Paper No. 6
Presentation Time: 1:30 PM-5:00 PM
DETAILED PETROGRAPHIC AND MICROSTRUCTURAL ANALYSIS OF SHEARED BIOTITE GNEISS WITHIN THE KINNARD CREEK FAULT, JASPER COUNTY, GEORGIA
Detailed geologic mapping and field observations have identified the Kinnard Creek fault within the Inner Piedmont Cat Square terrane of Central Georgia. Previous work interpreted the structure as a southwest-directed, dextral-oblique thrust fault (Davis, 2010). Motion along the fault is correlated with Acadian or Neoacadian deformational pulses (Heubner et al., 2011).
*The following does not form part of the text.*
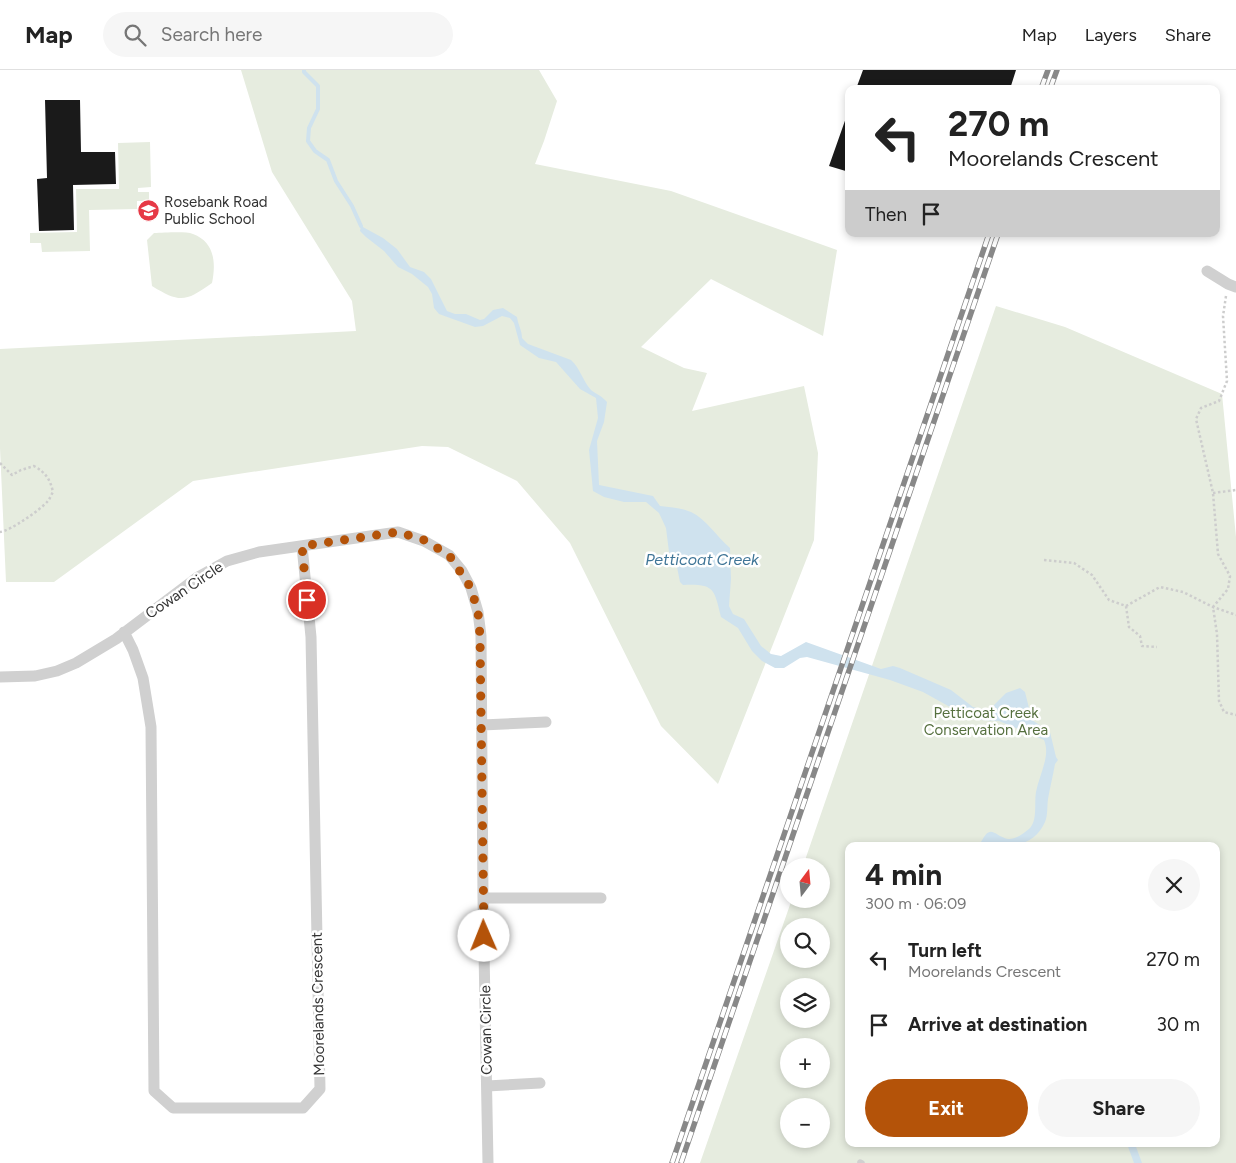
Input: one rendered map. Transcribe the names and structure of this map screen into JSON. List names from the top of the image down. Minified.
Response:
{"streets":{"street":["Cowan Circle","Moorelands Crescent"]},"crossings":[["Cowan Circle","Moorelands Crescent"]],"water":["Petticoat Creek"],"parks":["Petticoat Creek Conservation Area"],"places":{"school or university":["Rosebank Road Public School"]},"north":"top","page":{"header":"Map","search":"Search here","nav":["Map","Layers","Share"],"turn":["270 m","Moorelands Crescent"],"then":"Then","heading":["4 min","300 m · 06:09"],"map_buttons":["+","−"],"list":[{"name":"Turn left","note":"Moorelands Crescent","value":"270 m"},{"name":"Arrive at destination","value":"30 m"}],"buttons":["Exit","Share"]}}
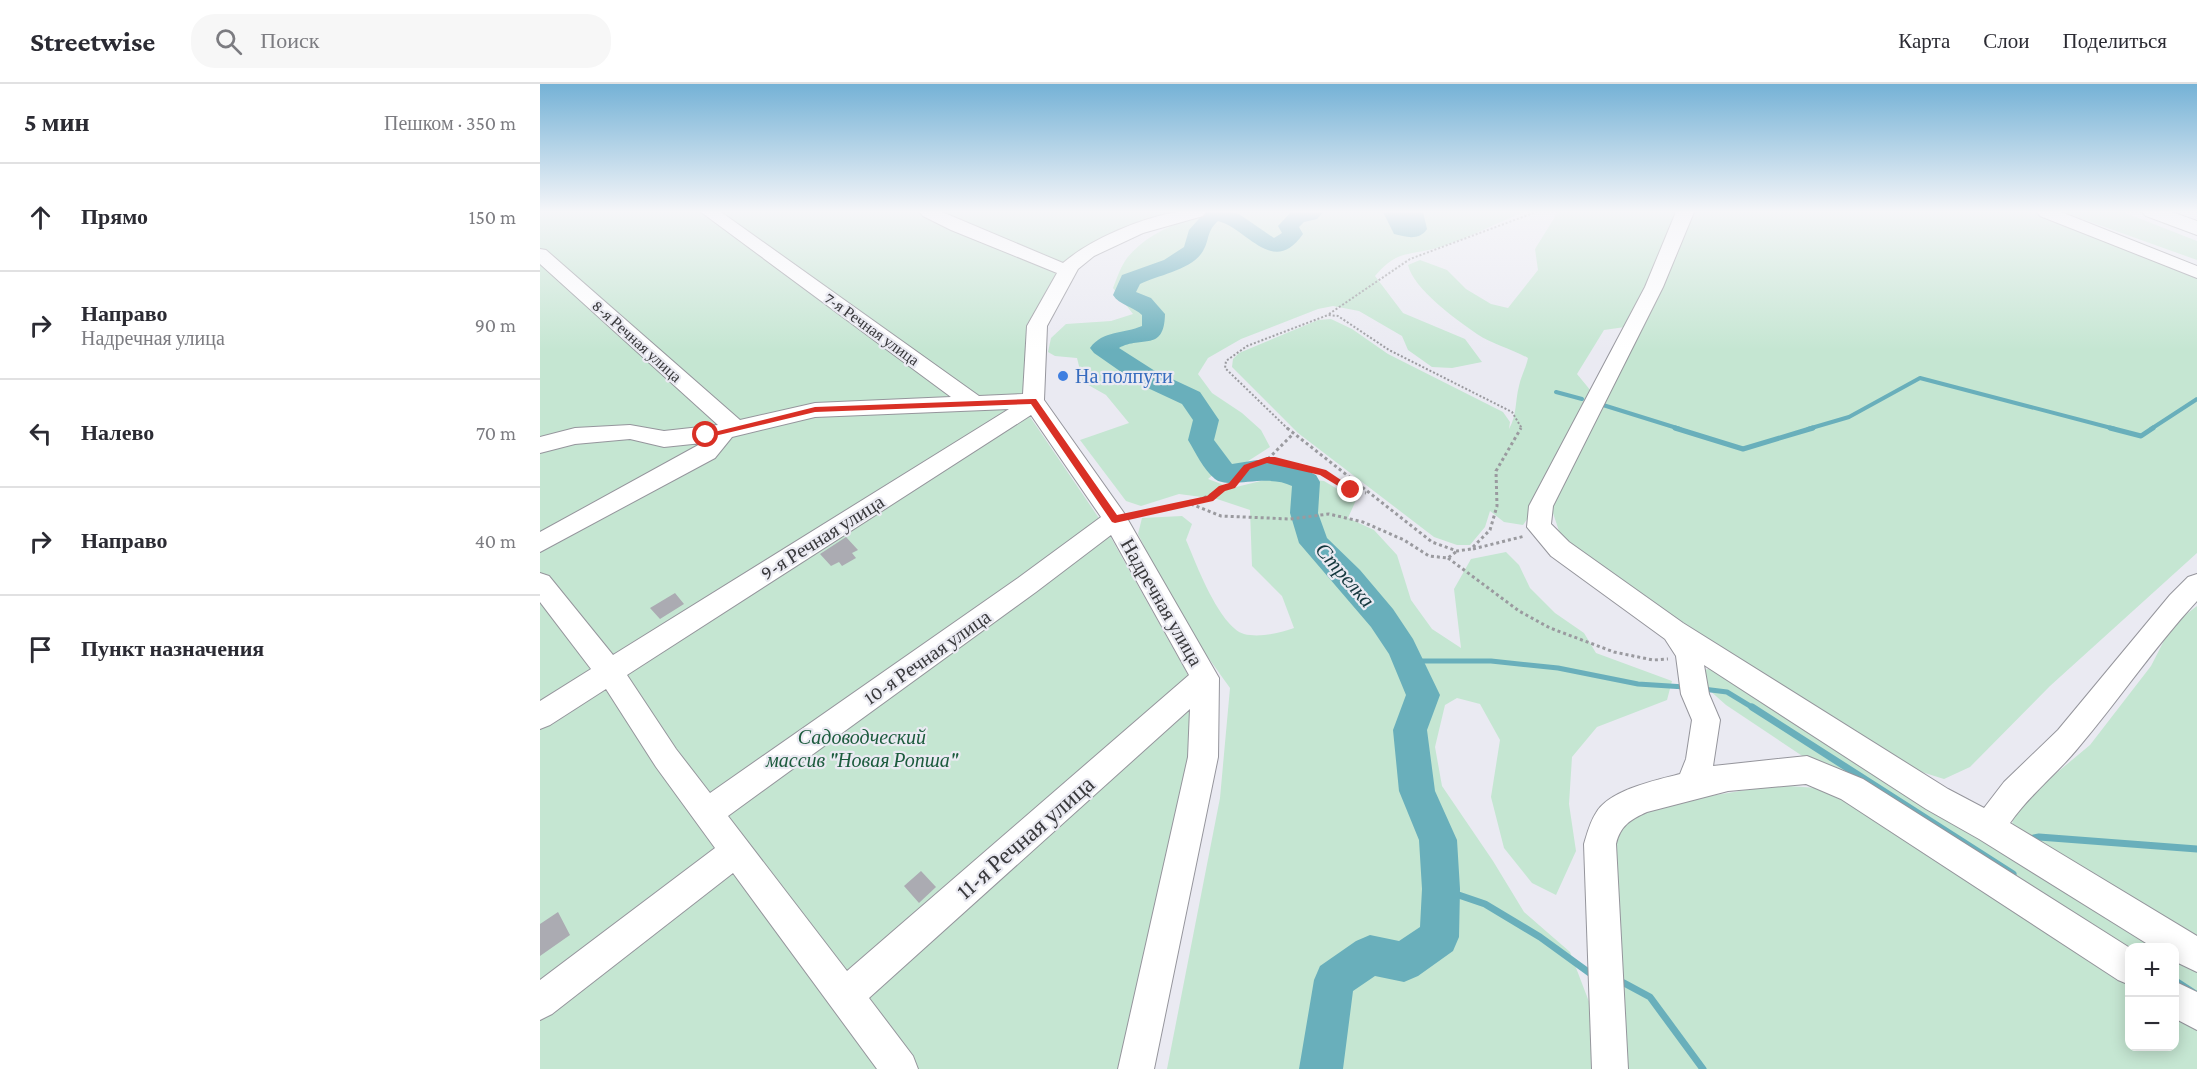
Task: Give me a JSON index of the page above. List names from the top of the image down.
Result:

Unusual porphyroclastic hornblende, garnet, and feldspar crystals are present in a narrow band within and immediately adjacent to the fault zone. Orthogonal sections, cut either parallel to or perpendicular to the mineral stretching lineation, were prepared in order to examine the structural, textural, spatial, and chemical characteristics of the rocks exposed in the Kinnard Creek Fault in more detail using petrographic and SEM-EDS analytical techniques. Garnet and hornblende porphyroclasts contained abundant inclusions of ilmenite and plagioclase feldspar. While inclusion density within garnet generally increases toward the rim of the crystal; the inclusions are not concordant with the matrix fabrics, indicating that garnet growth was pre-kinematic. Garnet does not appear to be strongly resorbed. Hornblende porphyroclasts also appear to be pre-kinematic; some contain tension cracks that have been filled with biotite, and σ-type recrystallized tails are visible in hand sample and thin-section. Plagioclase crystals commonly exhibit σ-type tails. Biotite, alkali feldspar, muscovite, and quartz are common phases in the matrix; accessory apatite, zircon, and epidote-group minerals are present in the matrix and as inclusions within the hornblende and garnet porphyroclasts. Preliminary chemical characterization found slight increases in Mn content in garnet rims, with elevated Ca and Mg contents in the near-rim. These zoning patterns may correspond to the changes in inclusion density. Combined with microstructural characterization, compositional data can better constrain the evolution and timing of metamorphic conditions before and during shearing within the Kinnard Creek Fault.